[Data provided Boundary: Start]
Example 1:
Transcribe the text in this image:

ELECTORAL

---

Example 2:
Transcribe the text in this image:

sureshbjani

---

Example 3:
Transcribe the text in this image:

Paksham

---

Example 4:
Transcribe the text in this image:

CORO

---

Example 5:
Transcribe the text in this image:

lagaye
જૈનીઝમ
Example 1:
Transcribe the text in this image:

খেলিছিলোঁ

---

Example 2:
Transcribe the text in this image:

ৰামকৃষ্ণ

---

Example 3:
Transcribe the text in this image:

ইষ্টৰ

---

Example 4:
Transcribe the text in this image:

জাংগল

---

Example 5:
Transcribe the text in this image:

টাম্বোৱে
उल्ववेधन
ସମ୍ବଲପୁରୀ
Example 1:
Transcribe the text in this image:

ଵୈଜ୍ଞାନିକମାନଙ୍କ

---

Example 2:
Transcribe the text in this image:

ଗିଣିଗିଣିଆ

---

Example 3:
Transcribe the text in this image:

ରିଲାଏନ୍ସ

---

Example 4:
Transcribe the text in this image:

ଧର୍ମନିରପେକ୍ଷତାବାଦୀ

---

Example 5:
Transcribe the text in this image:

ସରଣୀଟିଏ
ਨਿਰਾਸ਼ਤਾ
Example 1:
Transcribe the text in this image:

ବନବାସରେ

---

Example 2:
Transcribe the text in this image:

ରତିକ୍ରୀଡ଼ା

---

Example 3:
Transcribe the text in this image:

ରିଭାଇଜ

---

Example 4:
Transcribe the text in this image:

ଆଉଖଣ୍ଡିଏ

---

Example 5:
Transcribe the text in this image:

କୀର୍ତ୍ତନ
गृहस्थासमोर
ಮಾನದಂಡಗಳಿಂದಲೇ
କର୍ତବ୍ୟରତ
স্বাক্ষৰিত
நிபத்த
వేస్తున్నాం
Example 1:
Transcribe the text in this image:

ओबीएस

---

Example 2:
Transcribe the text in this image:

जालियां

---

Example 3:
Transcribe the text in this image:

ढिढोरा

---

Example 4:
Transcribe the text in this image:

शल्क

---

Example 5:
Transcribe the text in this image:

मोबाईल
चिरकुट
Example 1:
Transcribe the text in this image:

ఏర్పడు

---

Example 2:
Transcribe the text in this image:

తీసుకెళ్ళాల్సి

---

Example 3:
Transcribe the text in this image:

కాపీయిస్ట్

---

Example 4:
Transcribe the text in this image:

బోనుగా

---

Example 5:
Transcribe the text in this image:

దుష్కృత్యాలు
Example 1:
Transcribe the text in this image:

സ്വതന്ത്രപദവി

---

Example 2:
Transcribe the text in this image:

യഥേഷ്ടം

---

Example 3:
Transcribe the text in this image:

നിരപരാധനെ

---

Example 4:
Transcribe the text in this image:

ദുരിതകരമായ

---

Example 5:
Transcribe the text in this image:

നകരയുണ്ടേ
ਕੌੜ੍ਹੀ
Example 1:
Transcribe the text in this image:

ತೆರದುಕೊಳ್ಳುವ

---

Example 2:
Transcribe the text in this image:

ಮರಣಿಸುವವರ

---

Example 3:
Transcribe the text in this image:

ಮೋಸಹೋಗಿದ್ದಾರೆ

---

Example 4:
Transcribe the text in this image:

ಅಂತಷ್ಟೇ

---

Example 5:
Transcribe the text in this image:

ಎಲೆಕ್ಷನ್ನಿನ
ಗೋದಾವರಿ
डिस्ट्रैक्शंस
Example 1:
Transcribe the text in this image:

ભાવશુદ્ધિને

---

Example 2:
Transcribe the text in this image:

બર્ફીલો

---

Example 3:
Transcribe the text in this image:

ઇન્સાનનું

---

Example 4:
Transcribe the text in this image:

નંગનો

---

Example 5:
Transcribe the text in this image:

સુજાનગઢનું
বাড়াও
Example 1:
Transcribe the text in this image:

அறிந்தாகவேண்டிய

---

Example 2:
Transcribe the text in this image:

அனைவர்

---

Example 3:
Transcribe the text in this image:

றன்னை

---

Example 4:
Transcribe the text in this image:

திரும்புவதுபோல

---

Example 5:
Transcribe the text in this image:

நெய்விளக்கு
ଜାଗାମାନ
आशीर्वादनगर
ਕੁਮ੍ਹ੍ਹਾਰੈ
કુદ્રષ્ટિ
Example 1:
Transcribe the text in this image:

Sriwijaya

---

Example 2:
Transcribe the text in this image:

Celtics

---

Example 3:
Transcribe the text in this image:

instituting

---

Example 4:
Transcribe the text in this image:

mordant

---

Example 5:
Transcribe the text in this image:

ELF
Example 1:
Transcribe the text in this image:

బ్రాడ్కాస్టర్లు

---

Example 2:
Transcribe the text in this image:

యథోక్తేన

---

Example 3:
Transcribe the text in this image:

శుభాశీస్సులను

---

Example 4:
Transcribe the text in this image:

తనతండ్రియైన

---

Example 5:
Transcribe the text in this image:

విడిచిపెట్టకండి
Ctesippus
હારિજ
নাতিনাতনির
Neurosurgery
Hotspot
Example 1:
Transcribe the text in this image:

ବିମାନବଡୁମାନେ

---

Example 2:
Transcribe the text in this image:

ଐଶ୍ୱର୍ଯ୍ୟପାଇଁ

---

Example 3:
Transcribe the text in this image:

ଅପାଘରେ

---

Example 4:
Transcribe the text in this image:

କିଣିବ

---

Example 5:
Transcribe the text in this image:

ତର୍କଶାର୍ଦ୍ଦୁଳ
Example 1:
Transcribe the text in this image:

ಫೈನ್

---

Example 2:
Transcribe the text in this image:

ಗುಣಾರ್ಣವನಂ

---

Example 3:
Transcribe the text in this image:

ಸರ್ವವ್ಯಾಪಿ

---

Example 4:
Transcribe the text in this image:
[Data provided Boundary: End]
▶ Aim of the exercise:
Write all the entries out again exactly as they are.

▶ Your solution:
Example 1:
Transcribe the text in this image:

ELECTORAL

---

Example 2:
Transcribe the text in this image:

sureshbjani

---

Example 3:
Transcribe the text in this image:

Paksham

---

Example 4:
Transcribe the text in this image:

CORO

---

Example 5:
Transcribe the text in this image:

lagaye
જૈનીઝમ
Example 1:
Transcribe the text in this image:

খেলিছিলোঁ

---

Example 2:
Transcribe the text in this image:

ৰামকৃষ্ণ

---

Example 3:
Transcribe the text in this image:

ইষ্টৰ

---

Example 4:
Transcribe the text in this image:

জাংগল

---

Example 5:
Transcribe the text in this image:

টাম্বোৱে
उल्ववेधन
ସମ୍ବଲପୁରୀ
Example 1:
Transcribe the text in this image:

ଵୈଜ୍ଞାନିକମାନଙ୍କ

---

Example 2:
Transcribe the text in this image:

ଗିଣିଗିଣିଆ

---

Example 3:
Transcribe the text in this image:

ରିଲାଏନ୍ସ

---

Example 4:
Transcribe the text in this image:

ଧର୍ମନିରପେକ୍ଷତାବାଦୀ

---

Example 5:
Transcribe the text in this image:

ସରଣୀଟିଏ
ਨਿਰਾਸ਼ਤਾ
Example 1:
Transcribe the text in this image:

ବନବାସରେ

---

Example 2:
Transcribe the text in this image:

ରତିକ୍ରୀଡ଼ା

---

Example 3:
Transcribe the text in this image:

ରିଭାଇଜ

---

Example 4:
Transcribe the text in this image:

ଆଉଖଣ୍ଡିଏ

---

Example 5:
Transcribe the text in this image:

କୀର୍ତ୍ତନ
गृहस्थासमोर
ಮಾನದಂಡಗಳಿಂದಲೇ
କର୍ତବ୍ୟରତ
স্বাক্ষৰিত
நிபத்த
వేస్తున్నాం
Example 1:
Transcribe the text in this image:

ओबीएस

---

Example 2:
Transcribe the text in this image:

जालियां

---

Example 3:
Transcribe the text in this image:

ढिढोरा

---

Example 4:
Transcribe the text in this image:

शल्क

---

Example 5:
Transcribe the text in this image:

मोबाईल
चिरकुट
Example 1:
Transcribe the text in this image:

ఏర్పడు

---

Example 2:
Transcribe the text in this image:

తీసుకెళ్ళాల్సి

---

Example 3:
Transcribe the text in this image:

కాపీయిస్ట్

---

Example 4:
Transcribe the text in this image:

బోనుగా

---

Example 5:
Transcribe the text in this image:

దుష్కృత్యాలు
Example 1:
Transcribe the text in this image:

സ്വതന്ത്രപദവി

---

Example 2:
Transcribe the text in this image:

യഥേഷ്ടം

---

Example 3:
Transcribe the text in this image:

നിരപരാധനെ

---

Example 4:
Transcribe the text in this image:

ദുരിതകരമായ

---

Example 5:
Transcribe the text in this image:

നകരയുണ്ടേ
ਕੌੜ੍ਹੀ
Example 1:
Transcribe the text in this image:

ತೆರದುಕೊಳ್ಳುವ

---

Example 2:
Transcribe the text in this image:

ಮರಣಿಸುವವರ

---

Example 3:
Transcribe the text in this image:

ಮೋಸಹೋಗಿದ್ದಾರೆ

---

Example 4:
Transcribe the text in this image:

ಅಂತಷ್ಟೇ

---

Example 5:
Transcribe the text in this image:

ಎಲೆಕ್ಷನ್ನಿನ
ಗೋದಾವರಿ
डिस्ट्रैक्शंस
Example 1:
Transcribe the text in this image:

ભાવશુદ્ધિને

---

Example 2:
Transcribe the text in this image:

બર્ફીલો

---

Example 3:
Transcribe the text in this image:

ઇન્સાનનું

---

Example 4:
Transcribe the text in this image:

નંગનો

---

Example 5:
Transcribe the text in this image:

સુજાનગઢનું
বাড়াও
Example 1:
Transcribe the text in this image:

அறிந்தாகவேண்டிய

---

Example 2:
Transcribe the text in this image:

அனைவர்

---

Example 3:
Transcribe the text in this image:

றன்னை

---

Example 4:
Transcribe the text in this image:

திரும்புவதுபோல

---

Example 5:
Transcribe the text in this image:

நெய்விளக்கு
ଜାଗାମାନ
आशीर्वादनगर
ਕੁਮ੍ਹ੍ਹਾਰੈ
કુદ્રષ્ટિ
Example 1:
Transcribe the text in this image:

Sriwijaya

---

Example 2:
Transcribe the text in this image:

Celtics

---

Example 3:
Transcribe the text in this image:

instituting

---

Example 4:
Transcribe the text in this image:

mordant

---

Example 5:
Transcribe the text in this image:

ELF
Example 1:
Transcribe the text in this image:

బ్రాడ్కాస్టర్లు

---

Example 2:
Transcribe the text in this image:

యథోక్తేన

---

Example 3:
Transcribe the text in this image:

శుభాశీస్సులను

---

Example 4:
Transcribe the text in this image:

తనతండ్రియైన

---

Example 5:
Transcribe the text in this image:

విడిచిపెట్టకండి
Ctesippus
હારિજ
নাতিনাতনির
Neurosurgery
Hotspot
Example 1:
Transcribe the text in this image:

ବିମାନବଡୁମାନେ

---

Example 2:
Transcribe the text in this image:

ଐଶ୍ୱର୍ଯ୍ୟପାଇଁ

---

Example 3:
Transcribe the text in this image:

ଅପାଘରେ

---

Example 4:
Transcribe the text in this image:

କିଣିବ

---

Example 5:
Transcribe the text in this image:

ତର୍କଶାର୍ଦ୍ଦୁଳ
Example 1:
Transcribe the text in this image:

ಫೈನ್

---

Example 2:
Transcribe the text in this image:

ಗುಣಾರ್ಣವನಂ

---

Example 3:
Transcribe the text in this image:

ಸರ್ವವ್ಯಾಪಿ

---

Example 4:
Transcribe the text in this image:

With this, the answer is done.